La Chine et les limites conceptuelles et pratiques de la guerre juridique en mer de Chine méridionale
China and the Conceptual and Practical Limits of the Legal Battle in the South China Sea
The South China Sea is the object of intense covetousness and claims, particularly by China, which is conducting a legal war—lawfare—to justify its actions apparently without great success, given the lack of international support.
L’expression « lawfare » – soit la contraction de « law » et de « warfare » – est fréquemment utilisée dans les écrits sur la mer de Chine méridionale (MCM) pour décrire les activités (légales) de la Chine. À première vue, le terme semble séduisant. Le droit est politisé et fait partie du calcul stratégique des États de la région ; le non-respect du droit de la mer et les tentatives de faire passer des revendications particularistes au mépris de l’État de droit sont caractéristiques des revendications et des actions de la Chine. Cependant, soulever et répondre à deux questions fondamentales – quels types d’activités recouvrent la « guerre du droit » dans les analyses sur la MCM ? Quels sont les résultats de cette guerre juridique menée par la Chine ? – montre que résumer les activités de la Chine sous l’étiquette « lawfare » souffre de limites conceptuelles et pratiques.
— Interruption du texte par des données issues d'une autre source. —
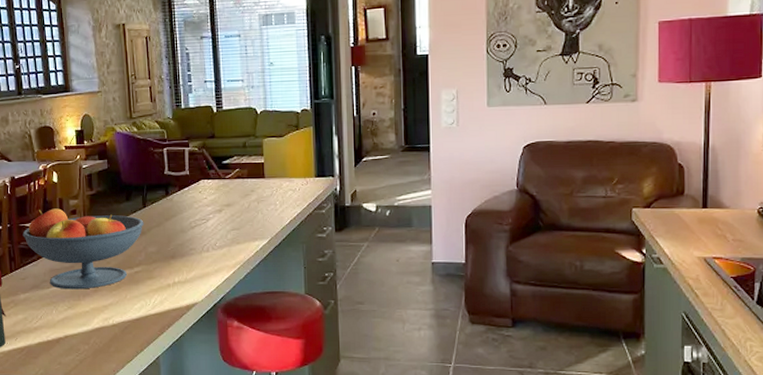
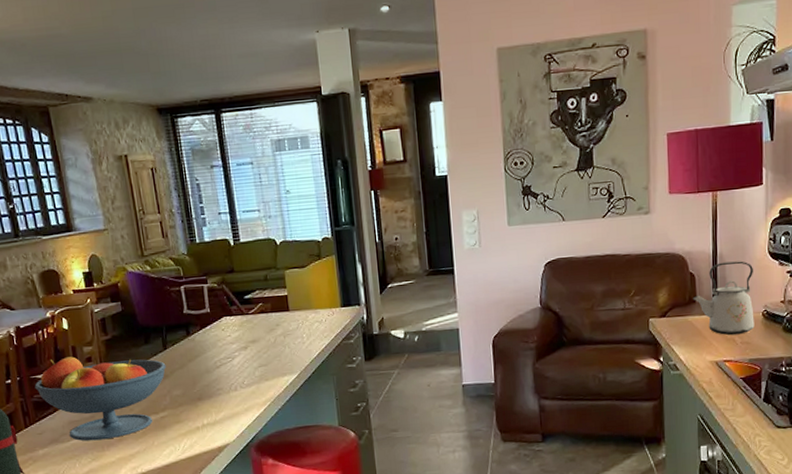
kettle: none [680,154,749,232] -> present [693,261,755,336]

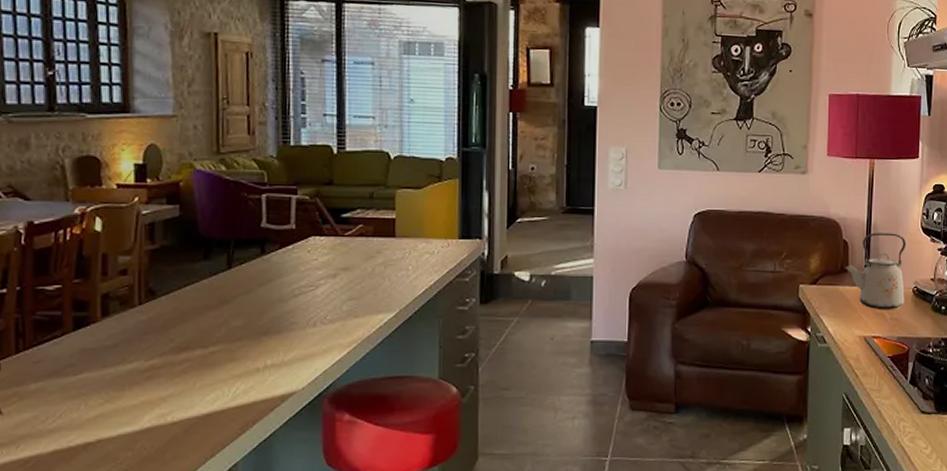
fruit bowl: present [34,356,167,441] -> none [40,266,228,377]

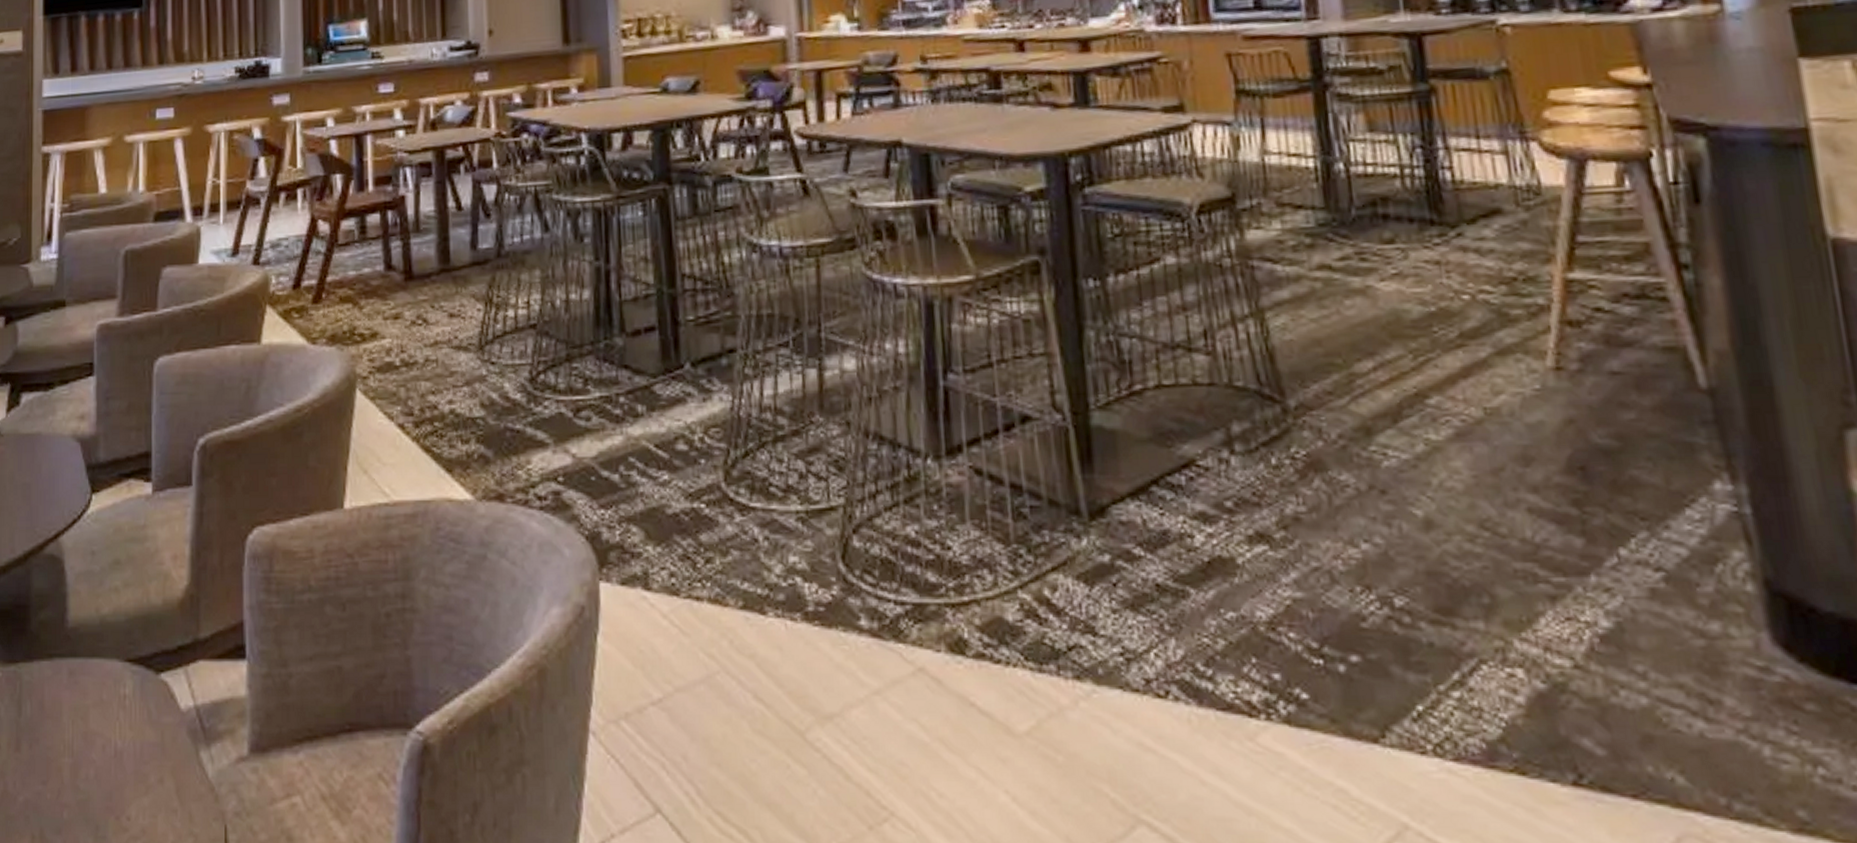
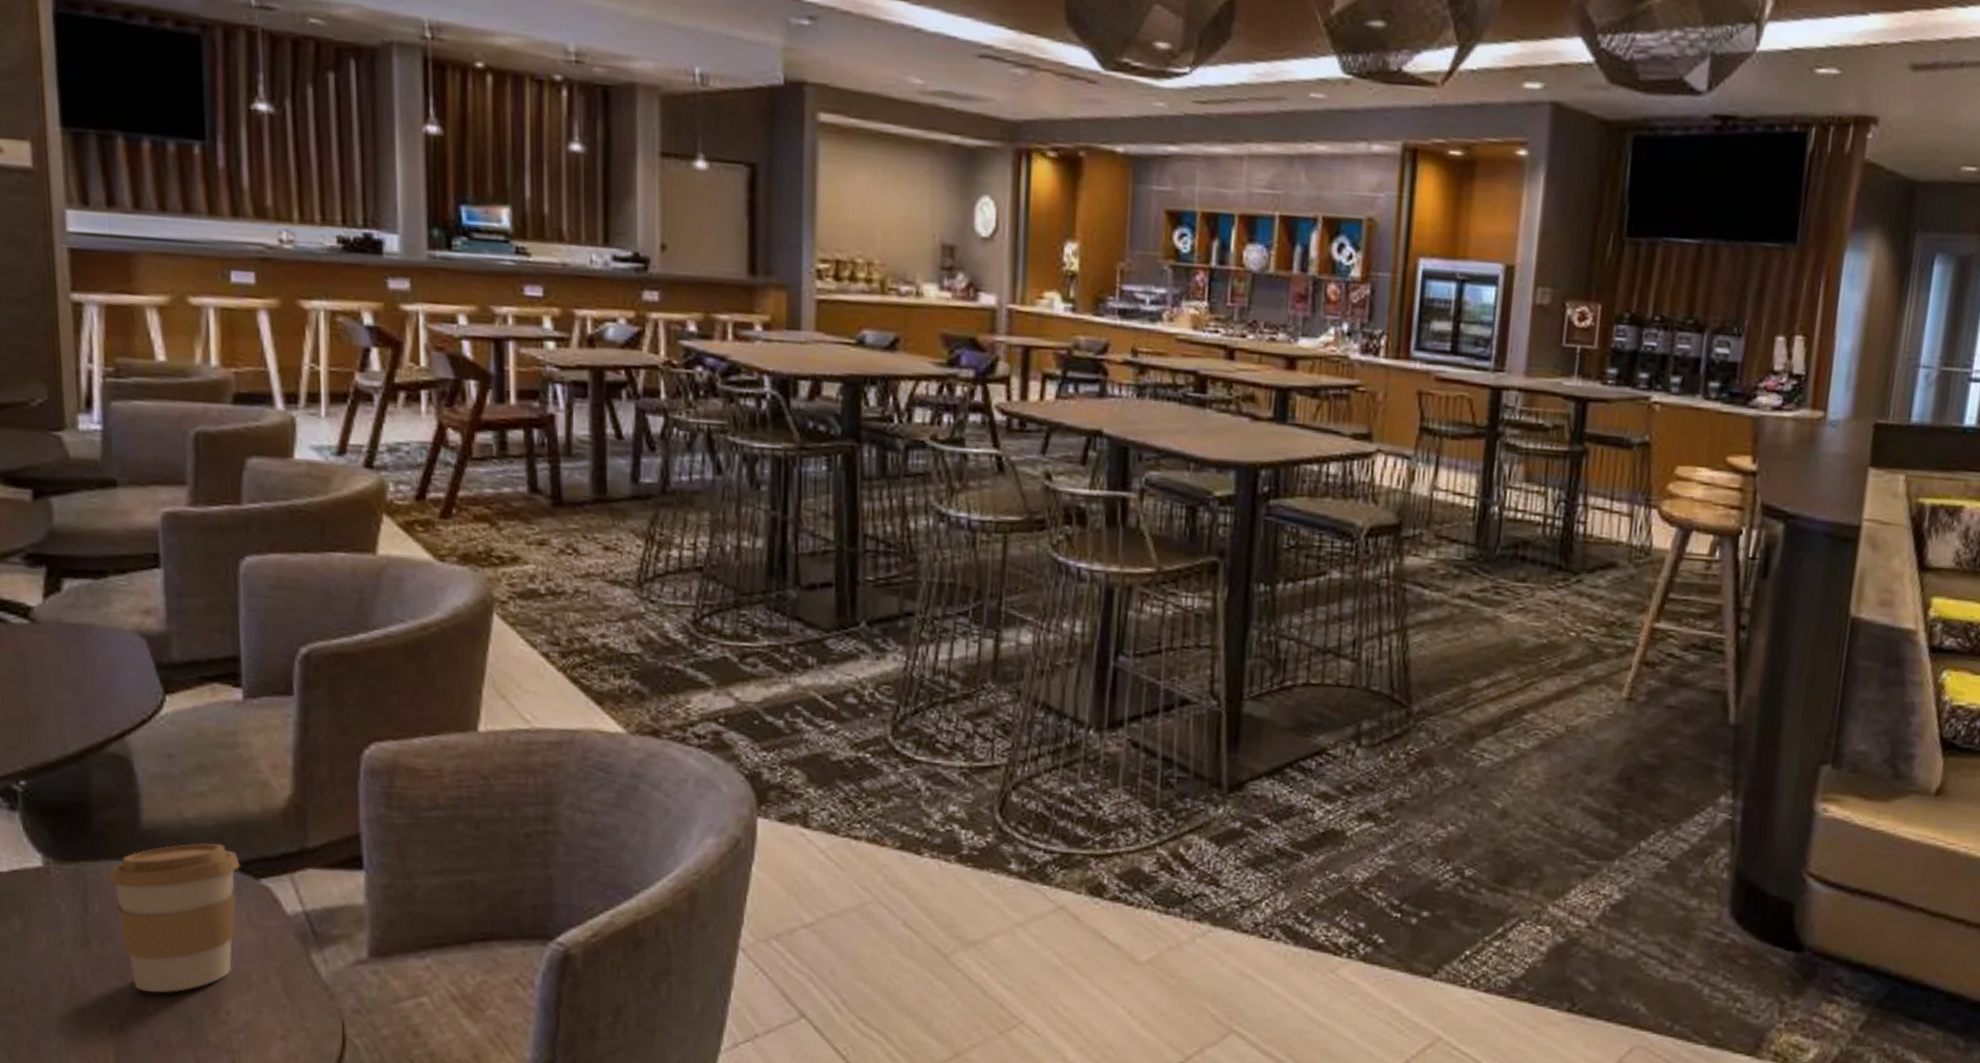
coffee cup: none [39,639,144,798] -> present [108,843,240,993]

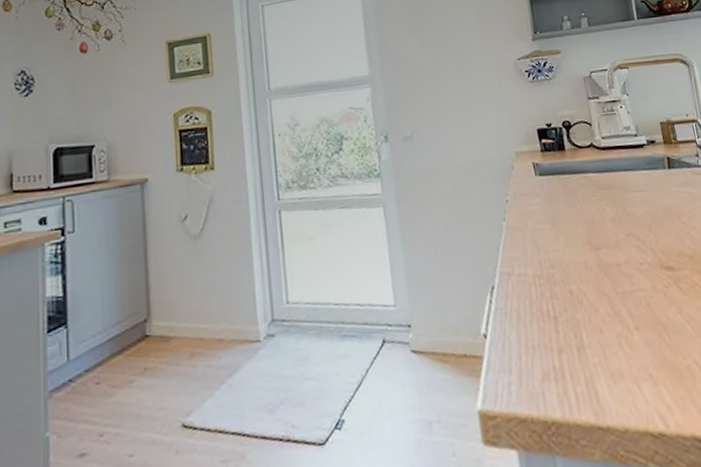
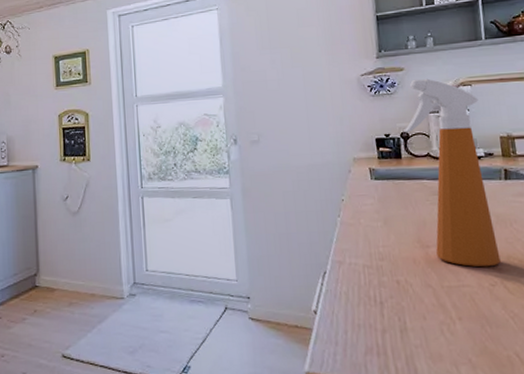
spray bottle: none [565,61,672,268] -> present [404,78,501,267]

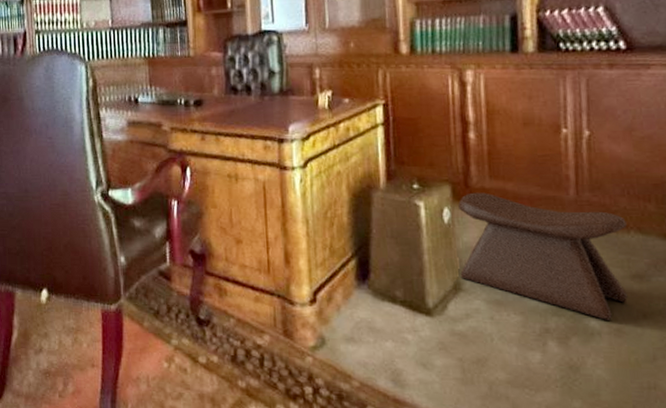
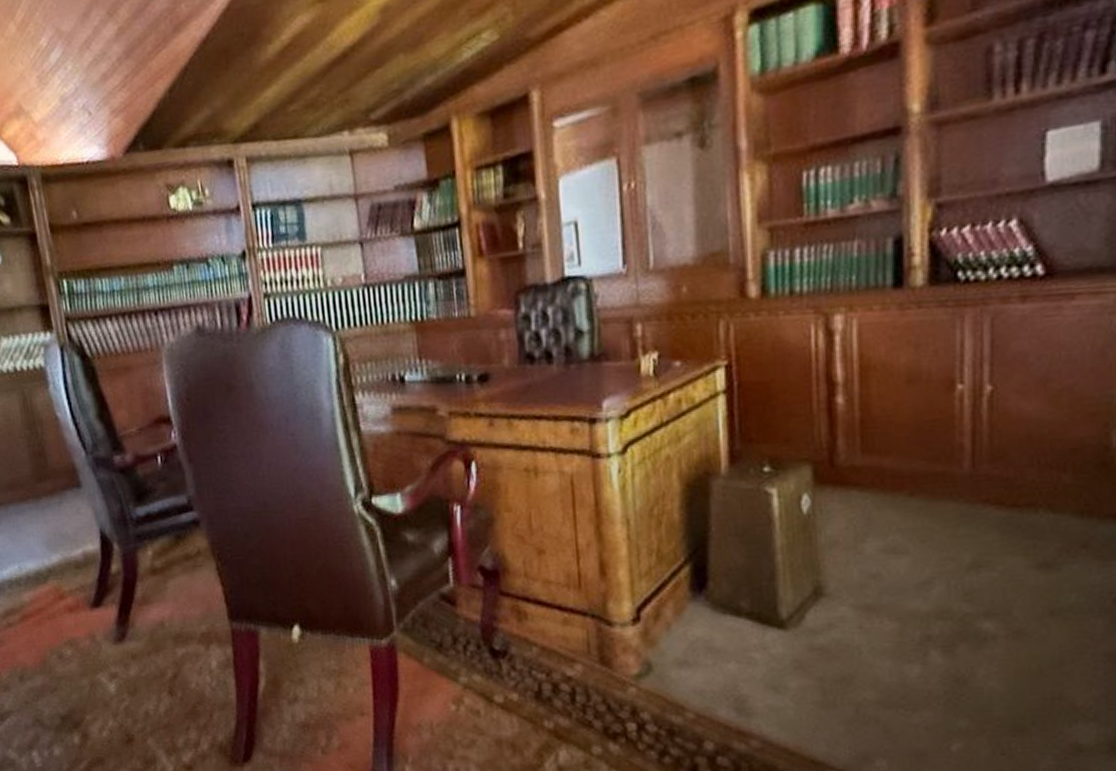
stool: present [458,192,629,320] -> none [821,472,1034,621]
Lawfare : les limites d’un terme abondamment utilisé
La « guerre du droit » a été définie à l’origine comme « la stratégie consistant à utiliser – ou à abuser – du droit en remplacement des moyens militaires traditionnels pour atteindre un objectif opérationnel » (1). Malgré cette définition, la littérature n’a pas permis de dégager un consensus sur les types d’activités qui relèvent de la lawfare, ni sur la question de savoir si celle-ci renvoie à une pratique normativement négative, neutre ou pertinente (2). L’idée que les chercheurs ont « perdu le contrôle du concept de lawfare » (3) s’applique sans doute à la MCM, où de nombreuses initiatives très diverses ont été qualifiées de lawfare. Il s’agit de phénomènes aussi divers que la caractérisation des activités juridiques de la Chine, l’engagement par les Philippines d’une procédure arbitrale contre la Chine, la demande conjointe de la Malaisie et du Vietnam d’une extension du plateau continental et les opérations navales américaines conduites dans la zone sous l’appellation de « liberté de navigation ».
Les activités de la Chine dans le domaine juridique ont régulièrement été qualifiées de lawfare. Ces activités peuvent être caractérisées par une utilisation instrumentale de revendications délibérément ambiguës (« droits historiques ») qui servent de couverture pour modifier le statu quo factuel (4). L’insistance de la Chine sur des revendications si excessives qu’elles multiplieraient les droits normaux découlant de l’application de la Convention des Nations unies sur le droit de la mer (CNUDM) remet en question l’effet contraignant de celle-ci sur la Chine. L’utilisation par la Chine d’un langage juridique pour défendre ces revendications ne semble pas s’inscrire dans la recherche d’une interprétation universellement acceptée de l’état de droit en mer. Si certains chercheurs voient dans les activités de la Chine des tentatives de promotion d’une vision différente du droit de la mer (5), cette vision n’est qu’une demande de revendications particularistes. Plutôt que de promouvoir une réécriture globale du droit de la mer, la Chine tente de faire valoir des revendications particulières motivées par une vision historique de la ligne en neuf traits qui sert de base à des revendications qu’elle souhaite voir adopter par les États d’Asie du Sud-Est et du Pacifique occidental. La portée de ces revendications particularistes est telle qu’elles bouleverseraient les équilibres fondamentaux qui sous-tendent la CNUDM ; par exemple, le fait qu’aucun État n’est autorisé à revendiquer des droits maritimes au-delà des limites normales ou résultant d’un équilibre des droits entre les États côtiers et les États utilisateurs. Mais même après trois décennies de différends en mers de Chine méridionale et orientale, aucune vision chinoise alternative du droit de la mer au-delà des revendications particularistes n’a émergé.